Oui bah non, retirez cette image de votre tête. Le mythe de Mordred est dépoussiéré.

Légendes arthuriennes, dit-on. Le grand et bon roi Arthur chante-t-on sur un air du roi Dagobert.
Mais si Arthur n’a pas sa culotte à l’envers, son rôle l’est : n’avez-vous jamais été frustré de le voir si peu présent dans les romans de Troyes ? Si lisse, si effacé et si fade ? Voire même cliché ?
Par chance, les romans plus modernes font reculer de leur plume le torturé Lancelot, le preux Perceval et le noble Gauvain pour s’intéresser à la source de cette immense Table Ronde : le roi Arthur. Le roi, mais aussi tout simplement l’homme.
Justine Niogret fait même plus en prenant pour narrateur de ce roman un chevalier bien mal aimé dans cet univers : Mordred.
On laisse la pureté de Galaad et le divin de Perceval pour s’intéresser à quelque chose de plus terre à terre, quelque chose de plus humain. On se fiche du Graal ici, ce n’est pas Dieu qui compte mais les relation humaines, les liens tissés.
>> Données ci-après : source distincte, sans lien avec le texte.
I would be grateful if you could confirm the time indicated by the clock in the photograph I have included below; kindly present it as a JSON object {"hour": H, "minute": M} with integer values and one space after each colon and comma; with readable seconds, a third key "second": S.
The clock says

Je n’aime pas beaucoup lire un résumé habituellement : il révèle des passages clés de l’intrigue, des rebondissements que l’auteur avait pourtant travaillés... Mais pour Mordred, le résumé sert d’introduction et aide le lecteur à s’installer dans ce roman, ce qui est primordial : tout comme Mordred, le lecteur nage en plein brouillard, entre le rêve et le réveil, le passé et le présent, le réel et les hallucinations.
De plus, la plume de Justine Niogret, bien que très poétique et admirablement travaillée, n’aide pas à la compréhension : il y a de ces phrases au sens ambigu et il faut accepter de ne pas pouvoir les comprendre. Mais cela ne retire rien à la beauté de certains passages. Un peu comme lorsqu’une indienne vous fait une chorégraphie endiablée d’odissi : c’est très beau, c’est même émouvant… mais impossible de comprendre comment fonctionne son corps et ce qu’elle exprime exactement.
La clarté n’a pas de place ici et les sentiments de l’auteure sont personnels, tout comme ceux du lecteur et son interprétation donne un nouveau souffle à Mordred.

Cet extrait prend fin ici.